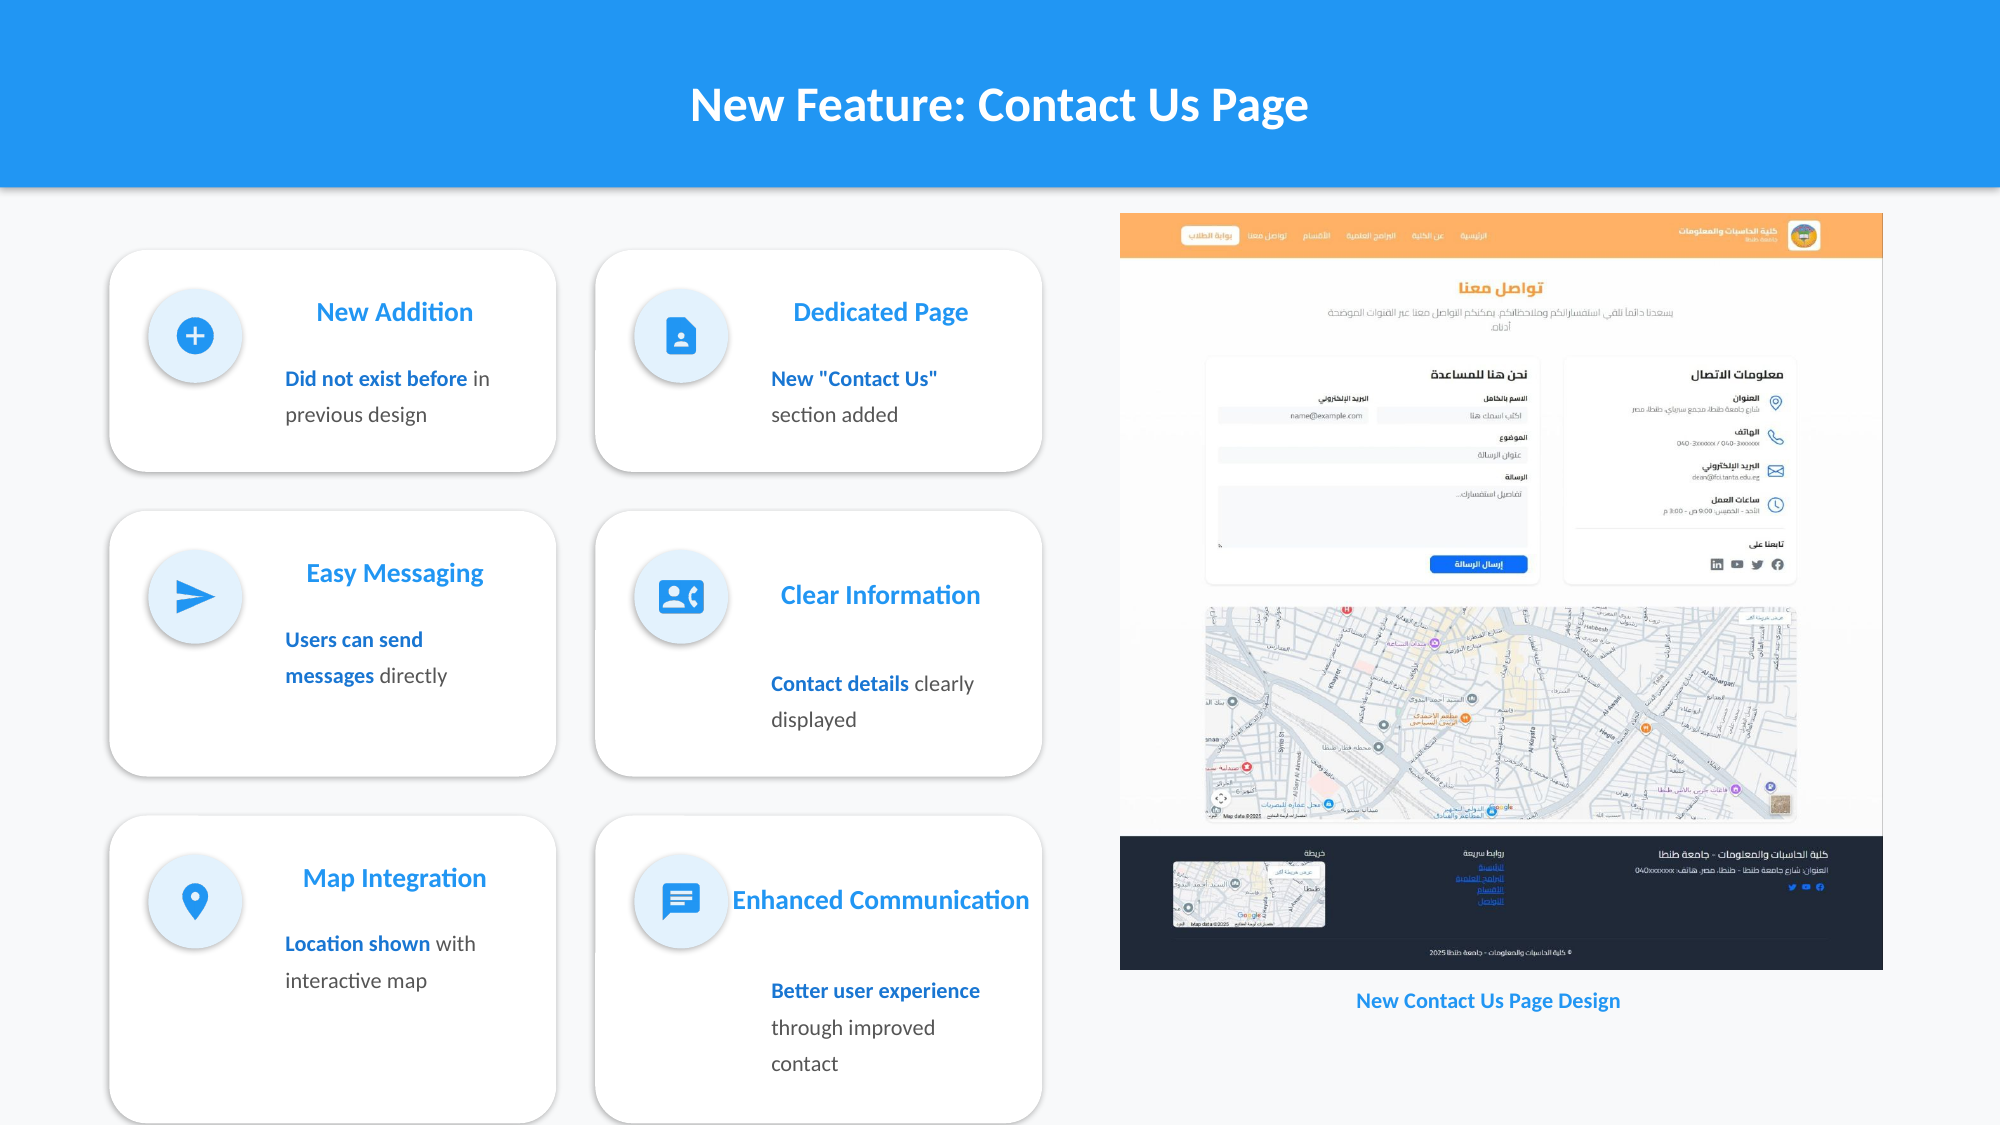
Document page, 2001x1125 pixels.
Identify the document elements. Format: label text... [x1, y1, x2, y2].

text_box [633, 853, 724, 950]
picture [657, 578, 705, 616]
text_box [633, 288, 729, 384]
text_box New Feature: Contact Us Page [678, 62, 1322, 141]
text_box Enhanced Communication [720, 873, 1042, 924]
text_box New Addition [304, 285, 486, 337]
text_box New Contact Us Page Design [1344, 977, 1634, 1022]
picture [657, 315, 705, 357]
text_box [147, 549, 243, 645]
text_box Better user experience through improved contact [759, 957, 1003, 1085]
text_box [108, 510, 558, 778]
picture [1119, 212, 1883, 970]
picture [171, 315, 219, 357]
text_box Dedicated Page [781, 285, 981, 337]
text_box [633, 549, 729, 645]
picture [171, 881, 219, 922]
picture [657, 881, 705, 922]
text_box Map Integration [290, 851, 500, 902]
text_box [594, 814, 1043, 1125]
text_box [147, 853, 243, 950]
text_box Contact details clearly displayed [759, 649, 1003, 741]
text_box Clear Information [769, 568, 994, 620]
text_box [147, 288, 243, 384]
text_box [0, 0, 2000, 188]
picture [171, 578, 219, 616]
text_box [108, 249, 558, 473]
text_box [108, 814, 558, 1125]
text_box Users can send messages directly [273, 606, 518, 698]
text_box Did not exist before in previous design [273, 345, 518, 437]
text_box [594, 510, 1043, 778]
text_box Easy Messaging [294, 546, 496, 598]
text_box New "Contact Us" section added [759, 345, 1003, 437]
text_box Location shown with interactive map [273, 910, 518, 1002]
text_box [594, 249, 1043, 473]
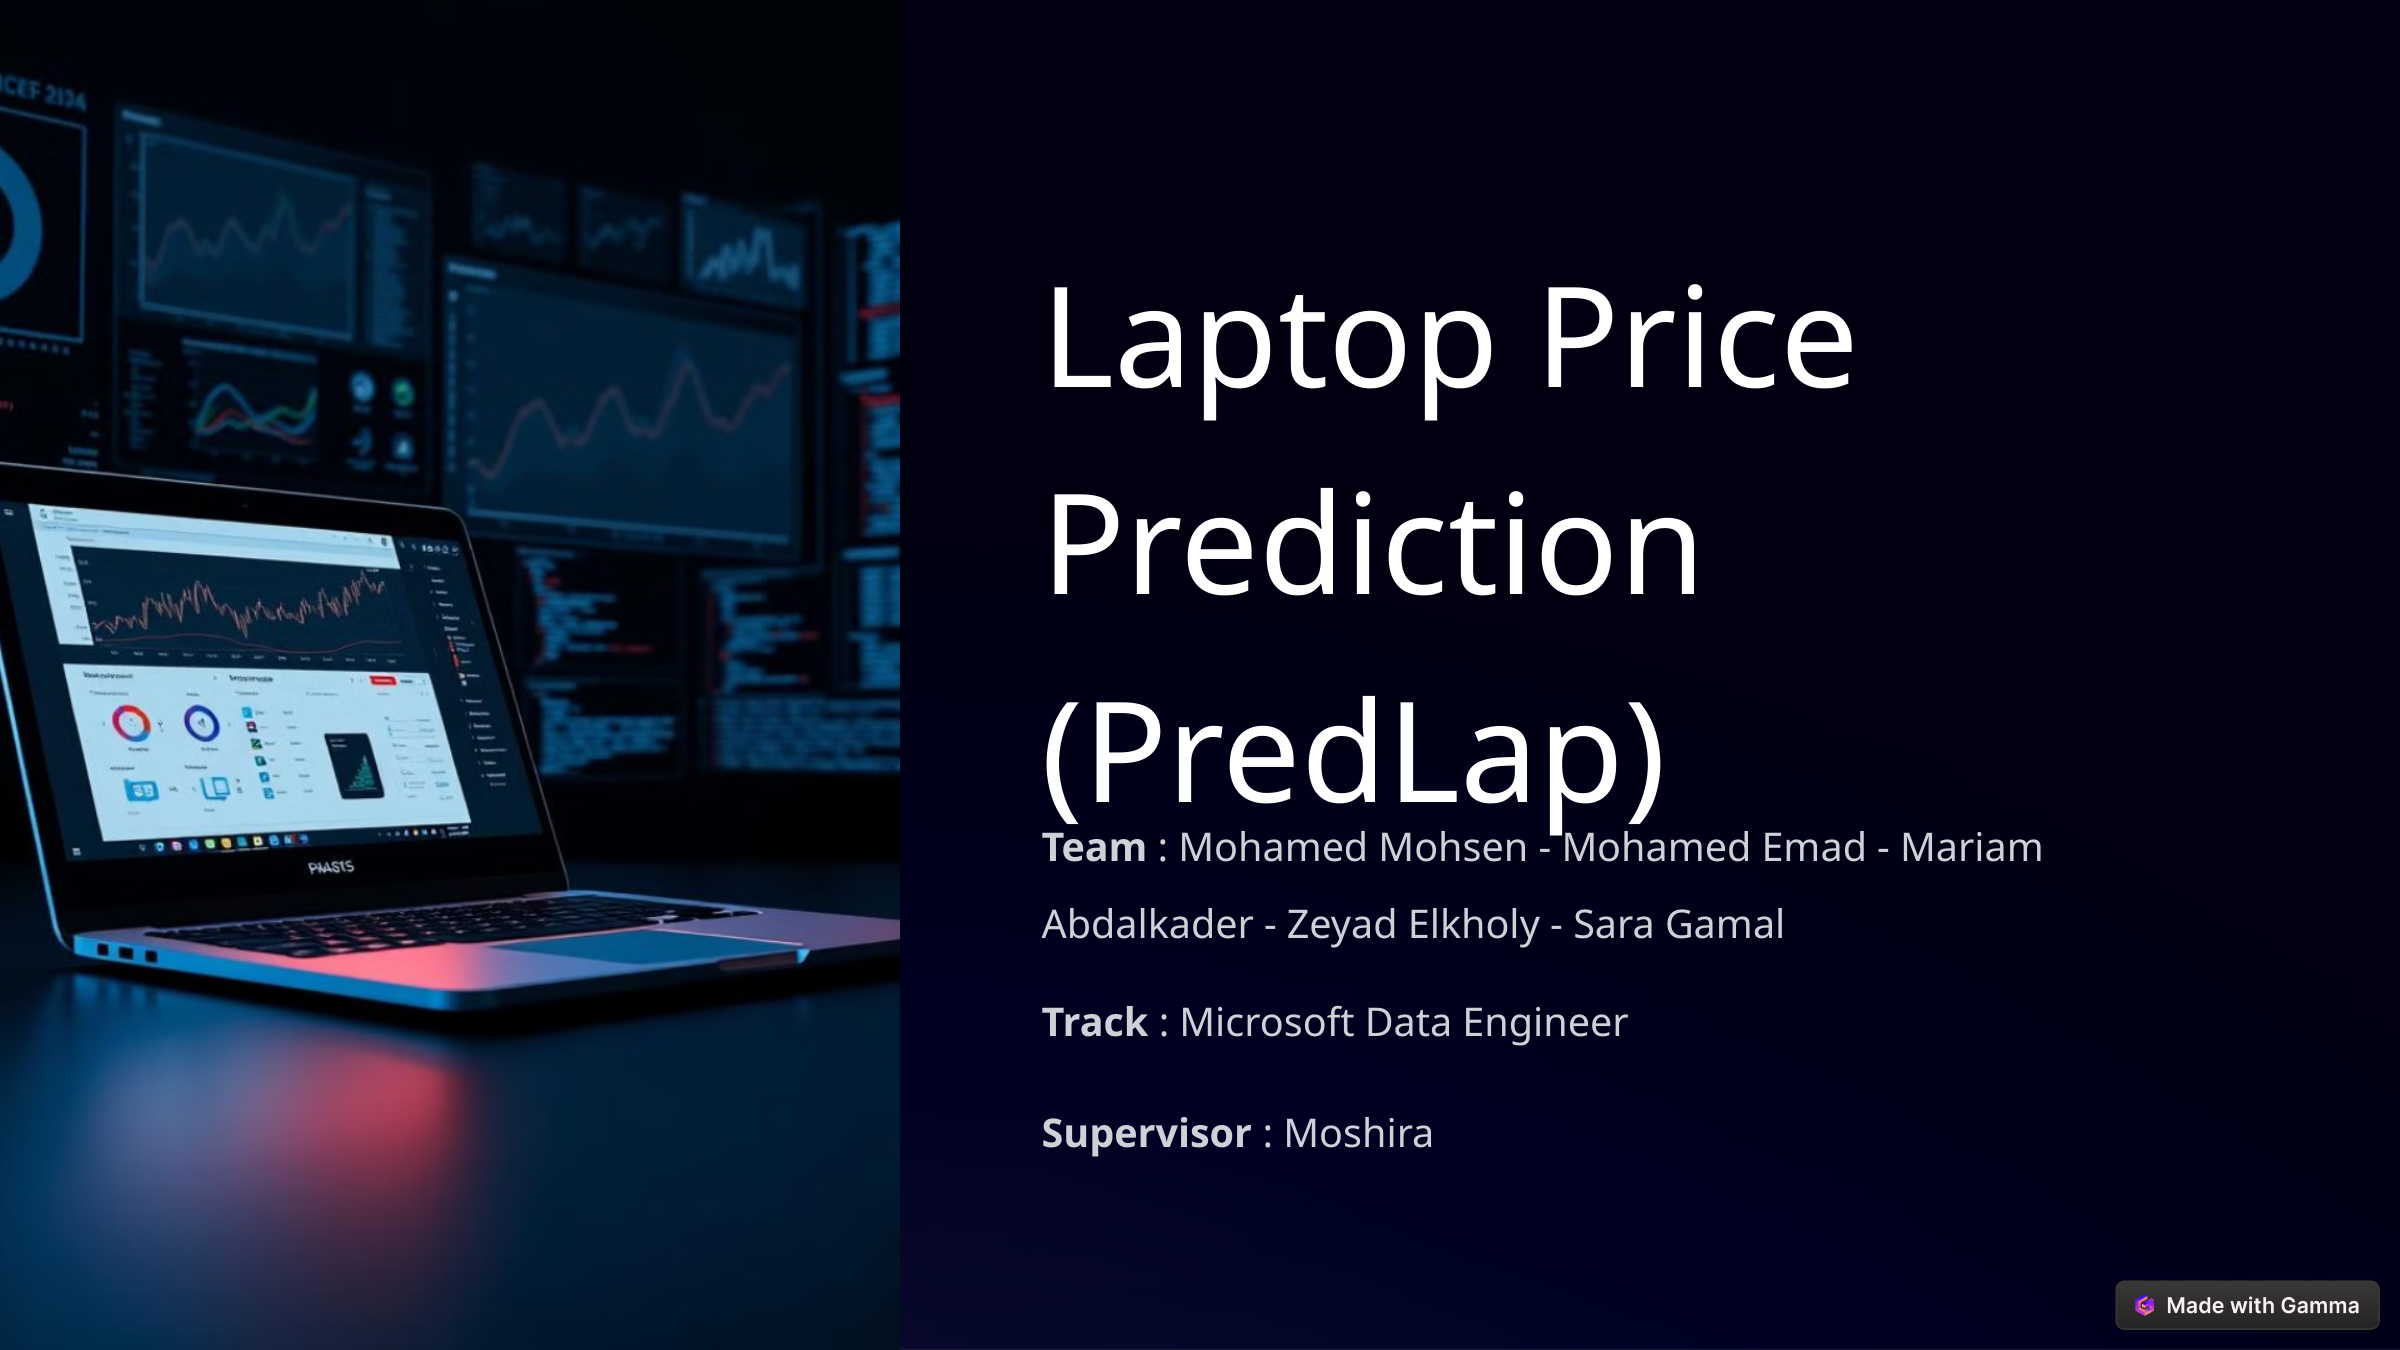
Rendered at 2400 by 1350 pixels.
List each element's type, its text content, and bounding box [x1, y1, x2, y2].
+++
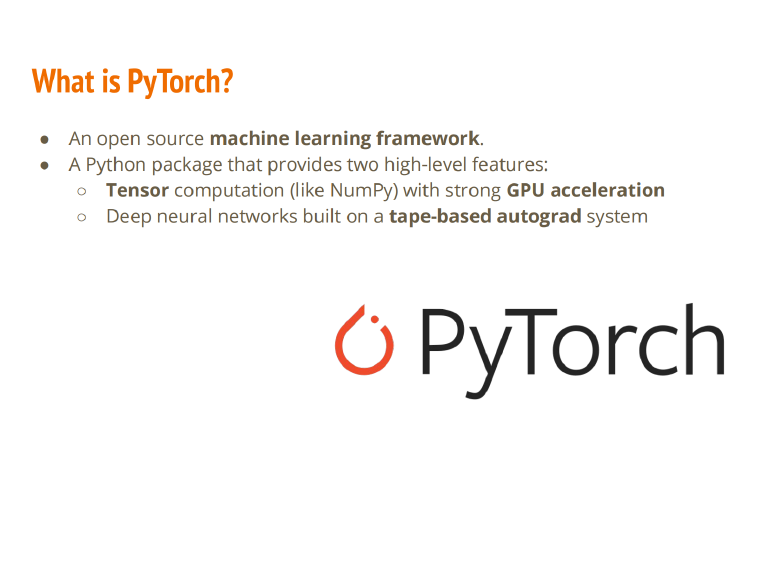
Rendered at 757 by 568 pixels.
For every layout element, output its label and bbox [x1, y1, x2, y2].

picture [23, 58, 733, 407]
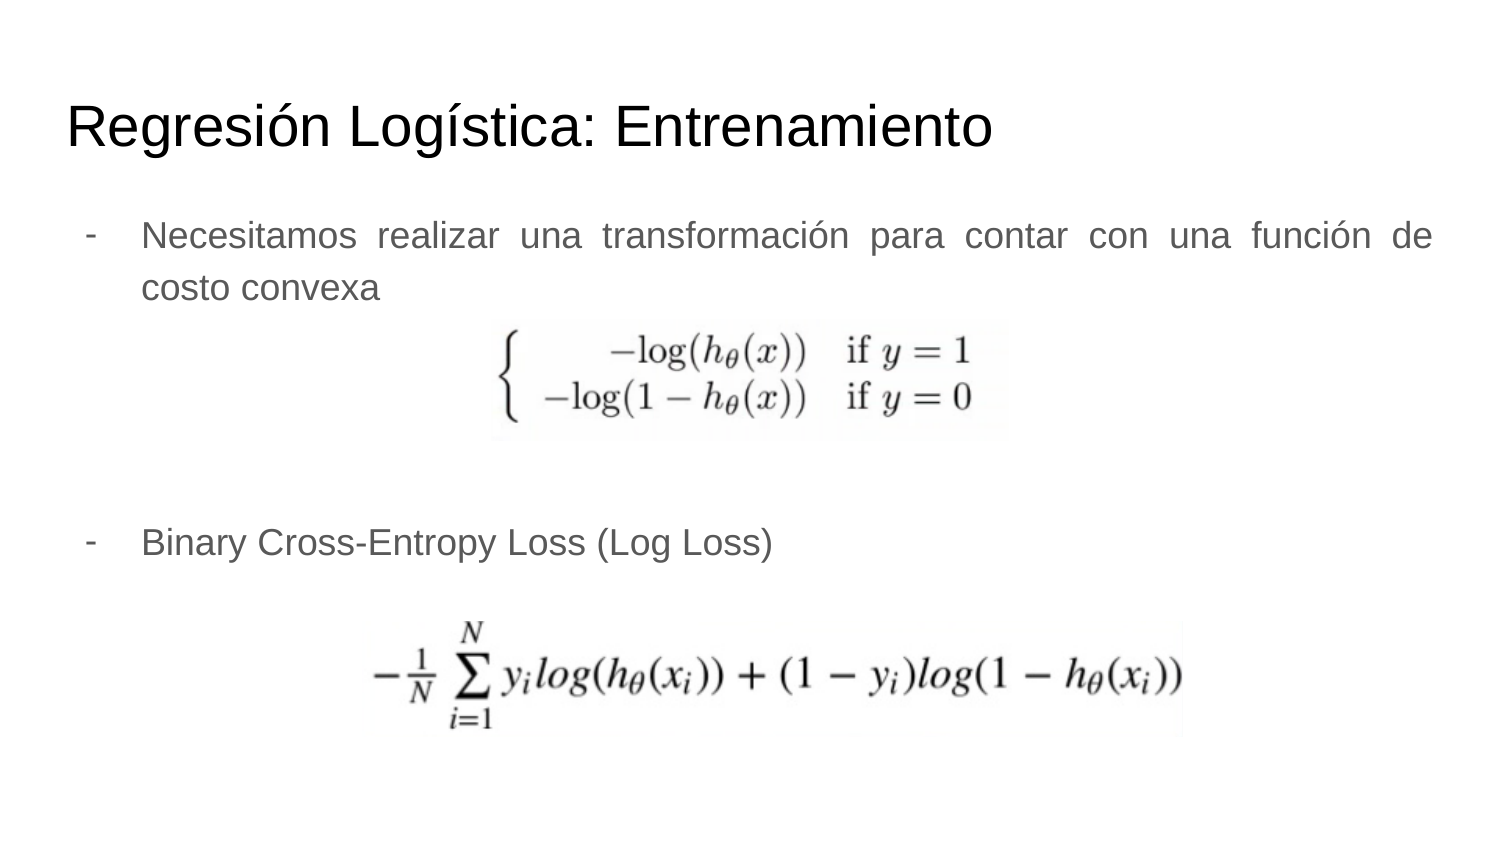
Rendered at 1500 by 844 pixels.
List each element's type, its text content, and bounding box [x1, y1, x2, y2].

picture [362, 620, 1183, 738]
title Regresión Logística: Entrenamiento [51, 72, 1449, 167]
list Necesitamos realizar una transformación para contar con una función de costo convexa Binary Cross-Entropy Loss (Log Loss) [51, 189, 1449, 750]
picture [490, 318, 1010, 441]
+++
## To-do item
Reproduce all lines from the records above that include the word "pixels".

## Response to the task
Document page, 2001x1125 pixels.
Rendered at 2400 by 1350 pixels.
Rendered at 757 by 568 pixels.
Rendered at 1500 by 844 pixels.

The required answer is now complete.